M. Serge Lepeltier, sénateur
, a alors demandé comment il
convenait de gérer les biens publics mondiaux, dont fait partie la
biodiversité. Il a aussi évoqué le thème de la
coopération décentralisée.
M. Francis Stephan
a indiqué que le Ministère était
très intéressé par la notion de bien public mondial. Il
veille de près à l'évolution des conventions sur le
changement climatique, la désertification et la biodiversité. En
principe, la gestion des biens publics devrait se faire au niveau local, tandis
que la gouvernance et le financement devraient être mondiaux. Mais la
pratique des organisations internationales n'est pas toujours conforme à
ce modèle. M. Francis Stephan a cité le cas de l'initiative prise
par la FAO pour la lutte contre les sauterelles en Afrique : l'action de
cette organisation internationale ne peut produire de résultats
satisfaisants sans la coopération des pays africains concernés.
Or, au lieu de s'appuyer sur des ressources locales, la FAO tend à
constituer une lourde structure logistique centralisée.
M. Francis Stephan
a souligné que le Ministère des
Affaires étrangères conduisait nombre d'actions en partenariat
avec les collectivités locales des pays en voie de développement.
Depuis dix ans, le Ministère soutient par exemple un programme de
Gestion locale sécurisée des ressources foncières. Ce
programme a pour objet de pallier l'absence de droits fonciers dans de nombreux
pays du Sud. La question de l'accès à l'eau relève aussi
clairement de la responsabilité des collectivités locales.
Les collectivités locales françaises mènent aussi des
actions de coopération. Mais elles ont eu trop souvent, selon
M.
Stephan
, une approche « humanitaire » de la
coopération. Cela signifie qu'elles ont mené des actions
ponctuelles, alors que l'apport majeur de la coopération
décentralisée pour le Ministère réside dans le
transfert de savoir-faire, qui suppose une intervention de longue durée.
Les ONG sont un autre acteur significatif dans le domaine de la
coopération internationale.
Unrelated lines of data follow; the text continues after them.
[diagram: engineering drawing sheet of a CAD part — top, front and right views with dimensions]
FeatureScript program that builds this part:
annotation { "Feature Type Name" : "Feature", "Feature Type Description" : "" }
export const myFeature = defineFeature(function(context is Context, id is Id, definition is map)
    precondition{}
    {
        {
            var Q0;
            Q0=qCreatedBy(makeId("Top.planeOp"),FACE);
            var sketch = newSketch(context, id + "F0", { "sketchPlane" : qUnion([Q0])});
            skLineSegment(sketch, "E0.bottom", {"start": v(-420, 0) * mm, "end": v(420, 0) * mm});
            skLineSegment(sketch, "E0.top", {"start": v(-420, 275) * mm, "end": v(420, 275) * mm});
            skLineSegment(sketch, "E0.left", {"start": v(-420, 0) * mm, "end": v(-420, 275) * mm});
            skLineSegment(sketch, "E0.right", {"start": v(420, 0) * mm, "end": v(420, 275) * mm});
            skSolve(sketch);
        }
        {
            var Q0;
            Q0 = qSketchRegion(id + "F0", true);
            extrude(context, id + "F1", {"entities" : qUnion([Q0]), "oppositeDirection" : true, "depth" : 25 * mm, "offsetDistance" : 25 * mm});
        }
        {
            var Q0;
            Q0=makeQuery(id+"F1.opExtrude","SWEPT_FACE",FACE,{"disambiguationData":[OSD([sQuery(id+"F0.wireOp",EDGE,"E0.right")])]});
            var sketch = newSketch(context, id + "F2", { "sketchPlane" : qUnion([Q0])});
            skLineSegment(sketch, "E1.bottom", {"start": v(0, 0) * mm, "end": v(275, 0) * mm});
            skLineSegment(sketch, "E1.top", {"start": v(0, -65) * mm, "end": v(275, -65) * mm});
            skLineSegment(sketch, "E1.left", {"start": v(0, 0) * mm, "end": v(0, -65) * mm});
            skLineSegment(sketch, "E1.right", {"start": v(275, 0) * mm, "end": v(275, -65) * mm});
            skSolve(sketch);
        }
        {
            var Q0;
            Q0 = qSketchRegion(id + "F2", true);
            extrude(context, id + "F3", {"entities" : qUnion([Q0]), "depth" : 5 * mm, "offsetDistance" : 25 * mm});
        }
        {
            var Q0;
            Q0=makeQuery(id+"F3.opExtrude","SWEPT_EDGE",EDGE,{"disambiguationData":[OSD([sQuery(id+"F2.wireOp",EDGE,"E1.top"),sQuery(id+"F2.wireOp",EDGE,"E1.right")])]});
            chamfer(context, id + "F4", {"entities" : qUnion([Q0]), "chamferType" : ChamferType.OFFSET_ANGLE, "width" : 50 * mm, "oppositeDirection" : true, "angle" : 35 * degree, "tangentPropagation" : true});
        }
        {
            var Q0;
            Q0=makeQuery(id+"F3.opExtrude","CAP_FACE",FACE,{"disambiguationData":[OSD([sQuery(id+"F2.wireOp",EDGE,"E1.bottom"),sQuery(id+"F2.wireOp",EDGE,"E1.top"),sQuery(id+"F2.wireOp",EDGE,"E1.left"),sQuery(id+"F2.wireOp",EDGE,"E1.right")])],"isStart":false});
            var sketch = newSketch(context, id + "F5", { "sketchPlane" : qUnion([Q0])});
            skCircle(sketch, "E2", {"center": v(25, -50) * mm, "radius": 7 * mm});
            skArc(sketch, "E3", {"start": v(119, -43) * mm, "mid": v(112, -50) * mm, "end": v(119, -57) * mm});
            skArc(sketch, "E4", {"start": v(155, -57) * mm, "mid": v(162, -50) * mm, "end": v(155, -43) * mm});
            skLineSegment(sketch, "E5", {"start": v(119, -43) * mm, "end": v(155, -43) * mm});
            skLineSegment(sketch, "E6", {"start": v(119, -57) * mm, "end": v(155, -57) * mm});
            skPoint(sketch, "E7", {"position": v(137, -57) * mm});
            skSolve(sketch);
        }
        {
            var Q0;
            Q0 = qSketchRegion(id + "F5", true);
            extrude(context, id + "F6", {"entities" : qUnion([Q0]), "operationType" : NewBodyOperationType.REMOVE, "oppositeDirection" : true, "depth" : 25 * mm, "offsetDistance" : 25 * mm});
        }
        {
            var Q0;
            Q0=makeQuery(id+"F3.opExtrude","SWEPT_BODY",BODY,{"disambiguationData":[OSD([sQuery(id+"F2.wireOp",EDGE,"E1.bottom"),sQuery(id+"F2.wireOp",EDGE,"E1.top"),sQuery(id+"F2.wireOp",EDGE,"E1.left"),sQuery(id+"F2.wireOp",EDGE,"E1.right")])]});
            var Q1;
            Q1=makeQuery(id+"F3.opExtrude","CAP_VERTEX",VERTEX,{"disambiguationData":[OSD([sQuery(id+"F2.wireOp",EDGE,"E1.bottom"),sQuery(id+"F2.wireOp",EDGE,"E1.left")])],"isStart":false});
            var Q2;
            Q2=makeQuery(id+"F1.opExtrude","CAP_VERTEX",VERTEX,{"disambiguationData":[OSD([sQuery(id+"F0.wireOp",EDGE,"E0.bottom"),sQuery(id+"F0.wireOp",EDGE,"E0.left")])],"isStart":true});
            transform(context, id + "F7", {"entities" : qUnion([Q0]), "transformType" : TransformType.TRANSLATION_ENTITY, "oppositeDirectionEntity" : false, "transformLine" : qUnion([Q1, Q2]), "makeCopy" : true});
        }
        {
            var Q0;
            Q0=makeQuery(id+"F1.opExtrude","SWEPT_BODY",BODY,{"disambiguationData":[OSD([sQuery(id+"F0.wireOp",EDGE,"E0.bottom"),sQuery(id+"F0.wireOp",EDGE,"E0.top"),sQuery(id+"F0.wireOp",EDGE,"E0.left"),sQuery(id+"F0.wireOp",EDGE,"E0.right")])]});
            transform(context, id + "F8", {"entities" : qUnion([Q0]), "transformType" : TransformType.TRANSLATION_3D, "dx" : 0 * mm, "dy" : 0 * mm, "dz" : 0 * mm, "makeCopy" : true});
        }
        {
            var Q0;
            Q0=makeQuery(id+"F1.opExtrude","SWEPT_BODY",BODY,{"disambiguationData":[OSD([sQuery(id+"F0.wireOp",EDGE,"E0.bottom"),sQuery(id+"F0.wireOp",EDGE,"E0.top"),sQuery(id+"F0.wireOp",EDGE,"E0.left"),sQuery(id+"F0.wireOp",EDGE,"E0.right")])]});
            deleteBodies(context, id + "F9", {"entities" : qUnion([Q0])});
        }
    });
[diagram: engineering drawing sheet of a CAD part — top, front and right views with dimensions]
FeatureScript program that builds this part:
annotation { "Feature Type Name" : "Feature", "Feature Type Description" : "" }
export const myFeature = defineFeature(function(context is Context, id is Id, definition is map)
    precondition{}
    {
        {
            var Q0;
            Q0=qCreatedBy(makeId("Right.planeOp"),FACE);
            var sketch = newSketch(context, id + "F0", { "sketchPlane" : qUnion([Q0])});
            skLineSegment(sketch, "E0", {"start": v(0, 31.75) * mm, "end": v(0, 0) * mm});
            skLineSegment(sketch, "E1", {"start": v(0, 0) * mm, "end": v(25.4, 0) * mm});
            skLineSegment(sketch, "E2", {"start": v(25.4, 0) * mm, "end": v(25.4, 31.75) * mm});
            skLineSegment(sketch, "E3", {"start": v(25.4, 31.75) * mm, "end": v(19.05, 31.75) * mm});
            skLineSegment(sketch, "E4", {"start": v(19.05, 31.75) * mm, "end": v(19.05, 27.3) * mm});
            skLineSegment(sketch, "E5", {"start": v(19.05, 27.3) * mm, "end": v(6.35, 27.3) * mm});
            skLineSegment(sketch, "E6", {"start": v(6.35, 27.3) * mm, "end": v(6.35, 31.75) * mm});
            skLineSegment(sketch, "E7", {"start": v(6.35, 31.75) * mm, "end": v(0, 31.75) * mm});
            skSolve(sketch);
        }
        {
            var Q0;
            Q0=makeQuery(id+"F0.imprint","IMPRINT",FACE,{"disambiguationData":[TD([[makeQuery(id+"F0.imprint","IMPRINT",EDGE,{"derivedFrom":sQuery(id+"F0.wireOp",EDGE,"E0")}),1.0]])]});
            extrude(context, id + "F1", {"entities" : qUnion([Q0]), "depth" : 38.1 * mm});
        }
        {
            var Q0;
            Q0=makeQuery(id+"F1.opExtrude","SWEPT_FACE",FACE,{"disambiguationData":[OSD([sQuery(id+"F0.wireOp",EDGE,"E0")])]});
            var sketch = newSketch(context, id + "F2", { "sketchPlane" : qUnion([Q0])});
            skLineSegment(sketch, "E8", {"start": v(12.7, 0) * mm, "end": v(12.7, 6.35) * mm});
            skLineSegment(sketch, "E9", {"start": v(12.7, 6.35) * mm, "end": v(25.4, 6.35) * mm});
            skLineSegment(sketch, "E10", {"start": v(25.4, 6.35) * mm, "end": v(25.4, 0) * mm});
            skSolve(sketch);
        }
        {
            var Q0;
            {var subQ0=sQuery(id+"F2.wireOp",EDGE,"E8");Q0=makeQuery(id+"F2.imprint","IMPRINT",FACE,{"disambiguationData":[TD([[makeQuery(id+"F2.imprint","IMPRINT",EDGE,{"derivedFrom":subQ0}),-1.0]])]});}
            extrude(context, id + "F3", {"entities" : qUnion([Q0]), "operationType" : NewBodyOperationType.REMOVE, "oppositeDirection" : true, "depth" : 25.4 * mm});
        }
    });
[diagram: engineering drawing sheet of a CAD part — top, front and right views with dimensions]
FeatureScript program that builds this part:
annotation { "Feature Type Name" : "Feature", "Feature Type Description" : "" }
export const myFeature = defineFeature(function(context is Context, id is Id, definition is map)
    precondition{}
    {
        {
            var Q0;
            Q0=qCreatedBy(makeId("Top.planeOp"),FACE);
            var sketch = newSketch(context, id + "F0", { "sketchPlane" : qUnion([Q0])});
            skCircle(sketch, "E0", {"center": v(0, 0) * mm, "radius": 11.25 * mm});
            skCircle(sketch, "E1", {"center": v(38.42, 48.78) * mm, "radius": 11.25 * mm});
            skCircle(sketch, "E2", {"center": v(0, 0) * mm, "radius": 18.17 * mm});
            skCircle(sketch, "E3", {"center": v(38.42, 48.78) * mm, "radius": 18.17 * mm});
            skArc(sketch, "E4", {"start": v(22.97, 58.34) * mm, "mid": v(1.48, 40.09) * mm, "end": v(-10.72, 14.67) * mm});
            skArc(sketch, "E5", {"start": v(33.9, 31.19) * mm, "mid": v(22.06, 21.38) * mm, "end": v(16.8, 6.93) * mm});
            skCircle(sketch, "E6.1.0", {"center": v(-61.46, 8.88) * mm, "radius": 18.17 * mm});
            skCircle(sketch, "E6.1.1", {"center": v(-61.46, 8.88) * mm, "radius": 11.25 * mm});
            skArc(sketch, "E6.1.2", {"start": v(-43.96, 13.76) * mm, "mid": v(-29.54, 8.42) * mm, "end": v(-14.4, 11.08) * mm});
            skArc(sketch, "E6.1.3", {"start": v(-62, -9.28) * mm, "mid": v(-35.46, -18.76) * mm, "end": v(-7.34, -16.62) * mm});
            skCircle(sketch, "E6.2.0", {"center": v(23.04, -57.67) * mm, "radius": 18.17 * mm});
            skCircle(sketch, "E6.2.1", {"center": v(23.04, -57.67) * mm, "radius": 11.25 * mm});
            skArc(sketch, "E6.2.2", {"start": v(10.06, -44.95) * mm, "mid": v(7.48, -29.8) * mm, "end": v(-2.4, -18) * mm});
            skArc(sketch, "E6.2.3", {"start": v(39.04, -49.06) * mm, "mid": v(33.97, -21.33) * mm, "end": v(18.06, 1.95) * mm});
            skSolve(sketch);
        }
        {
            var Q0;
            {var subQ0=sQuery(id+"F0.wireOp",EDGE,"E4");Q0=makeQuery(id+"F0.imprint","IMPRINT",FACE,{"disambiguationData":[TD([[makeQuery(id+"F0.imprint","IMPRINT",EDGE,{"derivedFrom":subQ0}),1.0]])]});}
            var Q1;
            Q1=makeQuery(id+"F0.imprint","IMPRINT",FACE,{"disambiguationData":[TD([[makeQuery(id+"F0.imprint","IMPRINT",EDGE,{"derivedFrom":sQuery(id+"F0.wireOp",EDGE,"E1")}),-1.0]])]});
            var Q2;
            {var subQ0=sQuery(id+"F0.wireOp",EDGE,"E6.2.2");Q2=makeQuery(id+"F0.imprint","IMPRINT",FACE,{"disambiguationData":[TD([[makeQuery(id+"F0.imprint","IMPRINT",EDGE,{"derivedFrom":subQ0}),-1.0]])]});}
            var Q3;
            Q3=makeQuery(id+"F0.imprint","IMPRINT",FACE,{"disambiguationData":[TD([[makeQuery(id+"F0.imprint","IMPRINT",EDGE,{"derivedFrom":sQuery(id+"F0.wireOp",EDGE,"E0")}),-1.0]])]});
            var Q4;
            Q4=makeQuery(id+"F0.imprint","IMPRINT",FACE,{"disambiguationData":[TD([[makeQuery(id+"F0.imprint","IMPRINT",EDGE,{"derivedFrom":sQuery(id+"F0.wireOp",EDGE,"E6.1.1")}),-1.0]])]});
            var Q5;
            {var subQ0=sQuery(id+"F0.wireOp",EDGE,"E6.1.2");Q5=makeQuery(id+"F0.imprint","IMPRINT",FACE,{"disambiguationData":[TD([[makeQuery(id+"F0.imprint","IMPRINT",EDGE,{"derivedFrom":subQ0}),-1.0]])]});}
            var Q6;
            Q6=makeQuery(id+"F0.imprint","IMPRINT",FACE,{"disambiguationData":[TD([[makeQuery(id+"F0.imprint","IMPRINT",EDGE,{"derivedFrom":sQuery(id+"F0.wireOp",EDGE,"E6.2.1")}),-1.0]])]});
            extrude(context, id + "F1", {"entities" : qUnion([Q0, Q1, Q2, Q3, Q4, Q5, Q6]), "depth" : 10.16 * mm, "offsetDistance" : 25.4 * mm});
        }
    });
Elles sont de plus en plus sensibles au
thème, développé par le Ministère, de la gestion
locale des ressources. La part de l'aide publique au développement qui
passe par les ONG demeure encore modeste en France. Mais elle constitue souvent
une part importante des ressources des ONG, de sorte que la situation
budgétaire tendue que connaît actuellement l'Etat se
répercute directement sur leur action.